I was thinking about prayer stories as we were looking at Joshua trees on the desert today. It is a sad thing to me that many people today have never had the depth of understanding that the pioneers crossing those same deserts had, so that when they saw the trees that perpetually hold up their arms, they naturally named them “Joshua Trees.” If people today know about Joshua at all, they think of the battle of Jericho and maybe can hum the song. There is a richness to having the background to fill in the story about Joshua praying with his arms uplifted, and the profound effect it had on the children of Israel.

June 6th.
From that subject I naturally turn to trees in general. I like trees. I especially like trees in California.
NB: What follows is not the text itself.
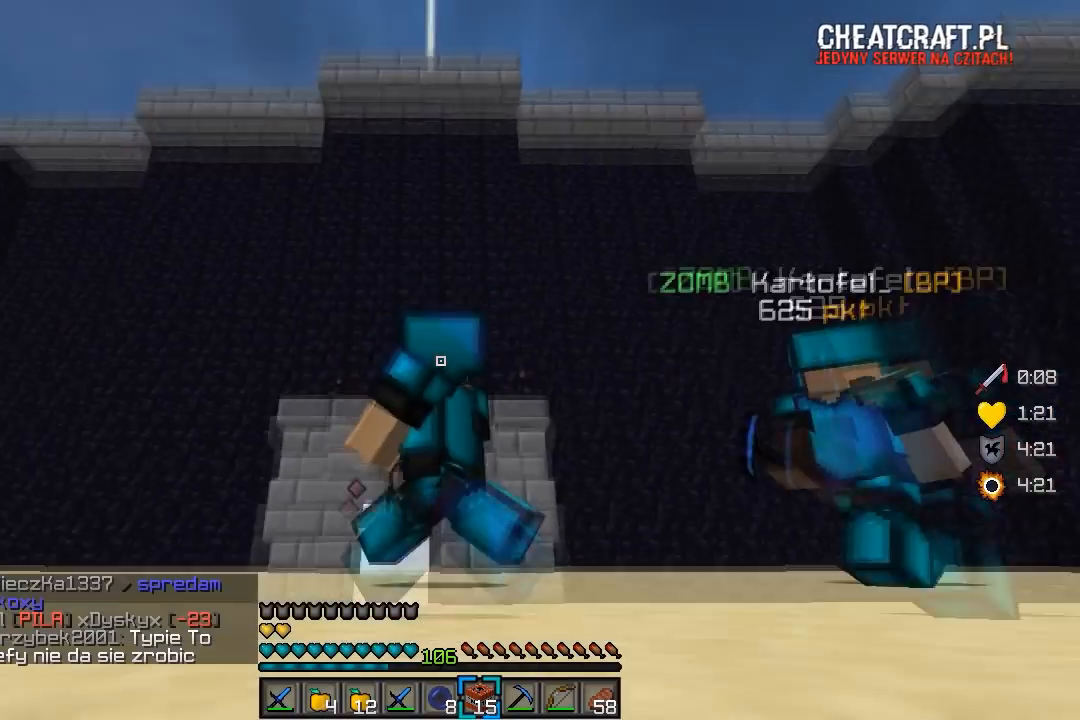
{"keys": ["s"], "mouse": [], "events": []}
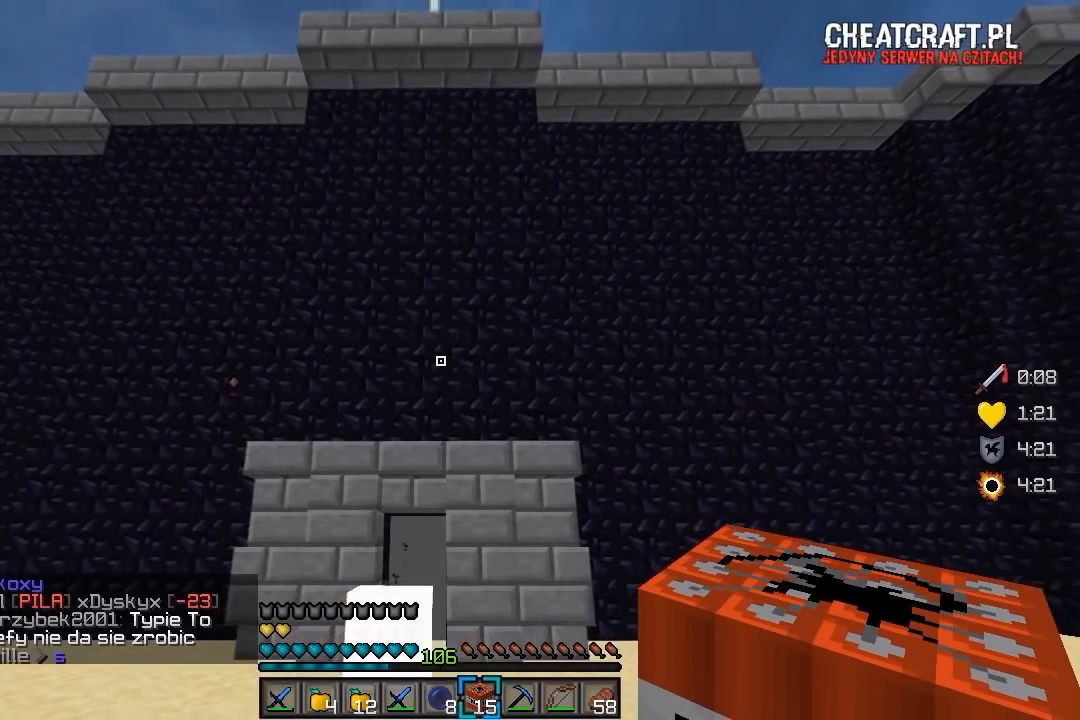
{"keys": [], "mouse": [], "events": [[200, "s", "up"]]}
We had a fan palm in our yard as I was growing up. It looked like this one. It was a baby when we first planted it, only a couple of feet high. We always seemed to have to pose in front of it for Easter pictures when we were wearing our best clothes, or graduations, or other occasions like that. When we moved, it was a number of feet high. Nothing says “You’re in California” like palm trees, huh? Well, we happened to drive down the street where the house is that I am talking about, and here is the fan palm, very tall and all grown up. I cannot express how strange it was to see this tree, alien and towering. It doesn’t help that the house looks entirely different. The garage has been turned into a room. The big old walnut trees are all gone. The pyracanthus bushes are gone. Only the roof is the same.
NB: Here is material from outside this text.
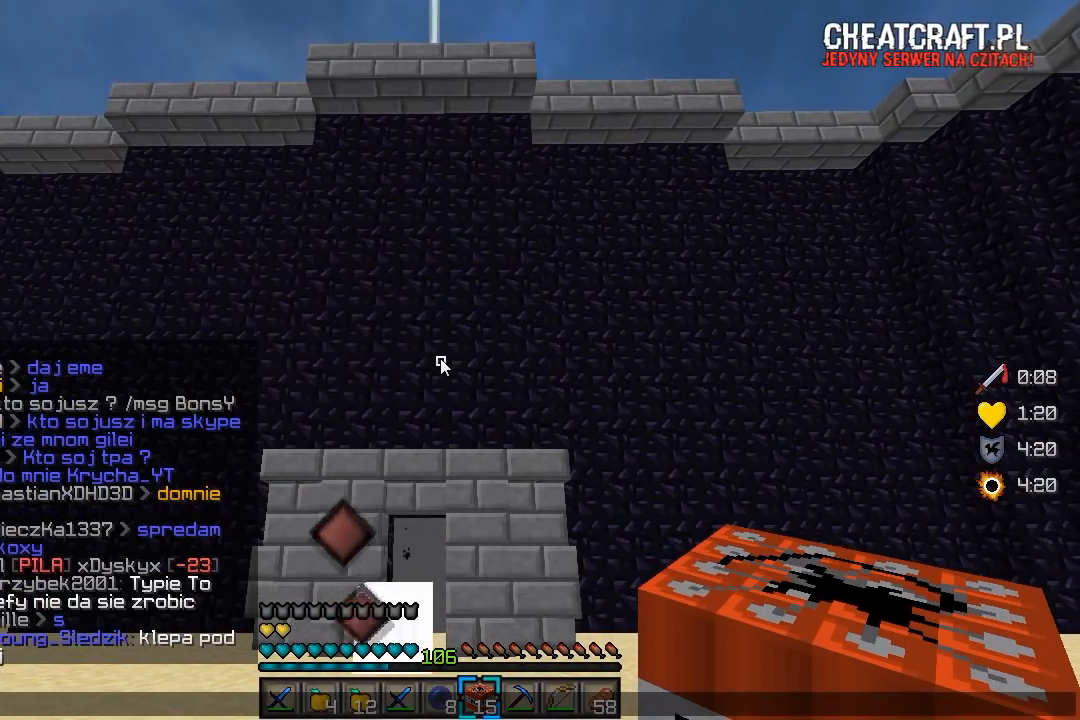
{"keys": [], "mouse": [], "events": []}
The other trees I love about California are the oaks. There are a lot of species of oaks native to California, but my favorite is the valley oak. I love the look of valley oaks dotting golden hillsides. They make me think of Spanish haciendas of the earlier history of California, and I picture romantic scenes of vaqueros on horseback with their saddles decked out in silver dashing about the landscape.
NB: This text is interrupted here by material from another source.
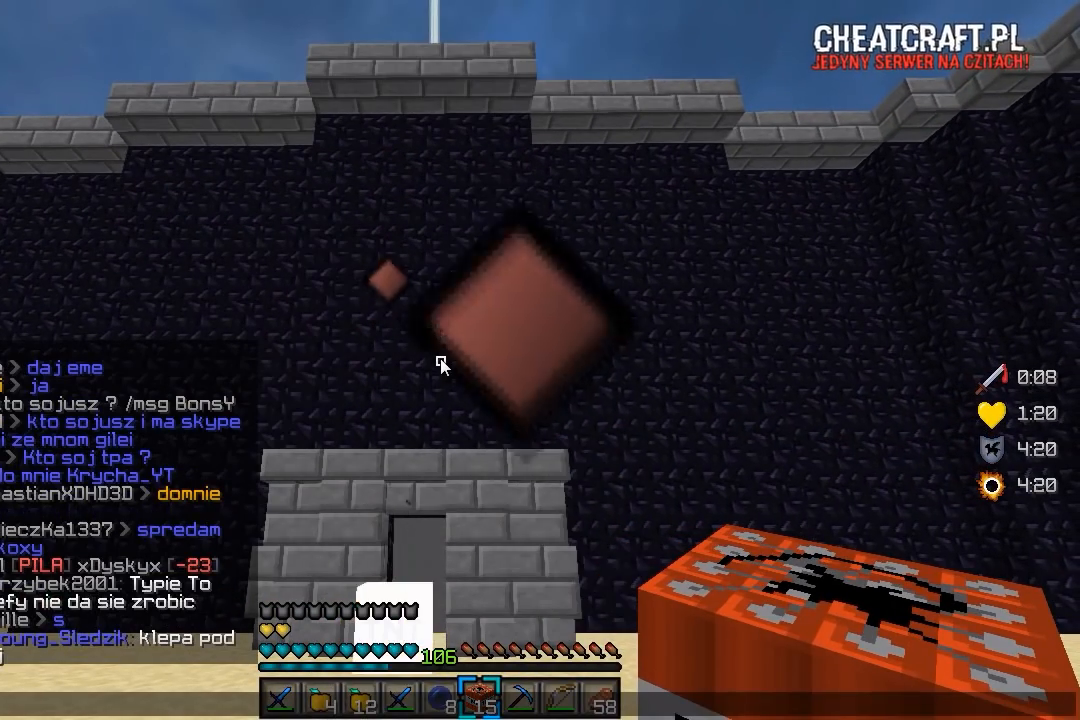
{"keys": [], "mouse": [], "events": []}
The groves of eucalyptus trees smell to me like my youth. The time they were introduced to California is up for debate, one story being they were brought from Australia by Sir Joseph Banks, a royal botanist with the Cook expedition of 1770, and another story saying it was gold miners of 1849 through the 1850s who brought them. They are now known to cause ecological damage in a number of ways, and it would be better, say the scientists who know about these things, if the eucalyptus groves could be replaced by the native oaks. But I still love that aroma.

But by far the best trees in California to me are the giant redwoods. We are going to see them in a few days. They are the oldest and tallest trees on earth; they are the most majestic of trees in the world. They grow only in the narrow strip of land along about 400 miles of Pacific coastline in northern California and Oregon.

Now that we have seen these trees (obviously I wrote this blog over a period of several days!), I have to explain this photograph. I lay down on the needles at its base and took the picture straight up. The needles are one of the softest beds I think I have ever lain on. I could have easily taken a nap there with that giant standing guard at my head.

There is something cathedral-like, something divine in a grove of trees. It cannot have been an accident that Joseph Smith was in a grove of trees when he saw the Father and the Son. Trees are inspiring to me.

1 comment:

  1. Your comment about it not being an accident that Joseph Smith was in a grove of trees when he saw the Father and the Son really touched me. I too, am a lover of trees. One of my favorite poems is Birches by Robert Frost. It reminds me of a birch tree in my backyard when I was a kid. I used to love to climb trees. I still would if I wasn't worried about injuries. Several years ago I told my husband out of the blue that I felt a need to hug a redwood. He is a sensitive and wonderful man so a few years later I got to do just that. I love to touch plants and feel of their spirits. Trees, especially the giant redwoods have such old and almost noble spirits. Thank you for your blog.